Source: University of California - San Diego
Date: October 9, 2009
UCSD researchers have developed a novel high-throughput cellular array technology that is being used to assess the complex relationships between hepatic stellate cells and components of their microenvironment.
A combination of bioengineering and medical research at the University of California, San Diego has led to a new discovery that could pave the way for more effective treatments for liver disease.
In this work, the researchers have utilized an array system that can identify the biological components that can lead to or alleviate liver disease. The technology works by controlling the range of environments surrounding star-shaped liver cells called hepatic stellate cells (HSCs). HSCs are the major cell type involved in liver fibrosis, which is the formation of scar tissue in response to liver damage. The activated stellate cell is responsible for secreting collagen that produces a fibrous scar, which can lead to cirrhosis.

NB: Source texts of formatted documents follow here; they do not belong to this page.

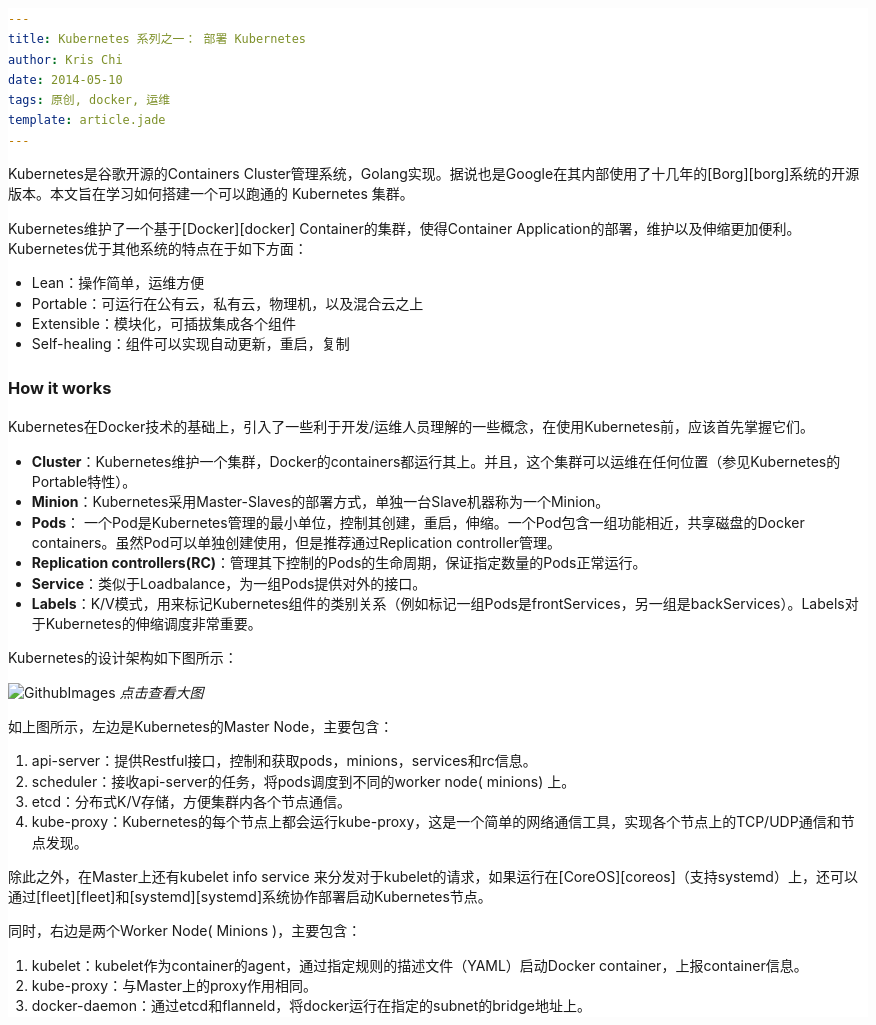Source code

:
 ```yaml
---
title: Kubernetes 系列之一： 部署 Kubernetes
author: Kris Chi
date: 2014-05-10
tags: 原创, docker, 运维
template: article.jade
---
```


Kubernetes是谷歌开源的Containers Cluster管理系统，Golang实现。据说也是Google在其内部使用了十几年的[Borg][borg]系统的开源版本。本文旨在学习如何搭建一个可以跑通的 Kubernetes 集群。
<span class="more"></span>


Kubernetes维护了一个基于[Docker][docker] Container的集群，使得Container Application的部署，维护以及伸缩更加便利。Kubernetes优于其他系统的特点在于如下方面：

* Lean：操作简单，运维方便
* Portable：可运行在公有云，私有云，物理机，以及混合云之上
* Extensible：模块化，可插拔集成各个组件
* Self-healing：组件可以实现自动更新，重启，复制

### How it works

Kubernetes在Docker技术的基础上，引入了一些利于开发/运维人员理解的一些概念，在使用Kubernetes前，应该首先掌握它们。

* **Cluster**：Kubernetes维护一个集群，Docker的containers都运行其上。并且，这个集群可以运维在任何位置（参见Kubernetes的Portable特性）。
* **Minion**：Kubernetes采用Master-Slaves的部署方式，单独一台Slave机器称为一个Minion。
* **Pods**： 一个Pod是Kubernetes管理的最小单位，控制其创建，重启，伸缩。一个Pod包含一组功能相近，共享磁盘的Docker containers。虽然Pod可以单独创建使用，但是推荐通过Replication controller管理。
* **Replication controllers(RC)**：管理其下控制的Pods的生命周期，保证指定数量的Pods正常运行。
* **Service**：类似于Loadbalance，为一组Pods提供对外的接口。
* **Labels**：K/V模式，用来标记Kubernetes组件的类别关系（例如标记一组Pods是frontServices，另一组是backServices）。Labels对于Kubernetes的伸缩调度非常重要。

Kubernetes的设计架构如下图所示：

![GithubImages](https://github.com/kubernetes/kubernetes/blob/master/docs/design/architecture.png?raw=true)
*点击查看大图*
 
如上图所示，左边是Kubernetes的Master Node，主要包含：

1. api-server：提供Restful接口，控制和获取pods，minions，services和rc信息。
2. scheduler：接收api-server的任务，将pods调度到不同的worker node( minions) 上。
3. etcd：分布式K/V存储，方便集群内各个节点通信。
4. kube-proxy：Kubernetes的每个节点上都会运行kube-proxy，这是一个简单的网络通信工具，实现各个节点上的TCP/UDP通信和节点发现。

除此之外，在Master上还有kubelet info service 来分发对于kubelet的请求，如果运行在[CoreOS][coreos]（支持systemd）上，还可以通过[fleet][fleet]和[systemd][systemd]系统协作部署启动Kubernetes节点。

同时，右边是两个Worker Node( Minions )，主要包含：

1. kubelet：kubelet作为container的agent，通过指定规则的描述文件（YAML）启动Docker container，上报container信息。
2. kube-proxy：与Master上的proxy作用相同。
3. docker-daemon：通过etcd和flanneld，将docker运行在指定的subnet的bridge地址上。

Current approaches to identify the factors affecting HSC biology typically focus on each factor individually, ignoring the complex cross-talk between the many components acting on the cells. The high-throughput cellular array technology developed by UCSD researchers systematically assesses and probes the complex relationships between hepatic stellate cells and components of their microenvironment. By doing this, they found that certain proteins are critical in regulating HSC activation and that the proteins influence one another's actions on the cells. The findings were published in a paper entitled "Investigating the role of the extracellular environment in modulating hepatic stellate cell biology with array combinatorial microenvironments" in the September 2009 issue of Integrative Biology.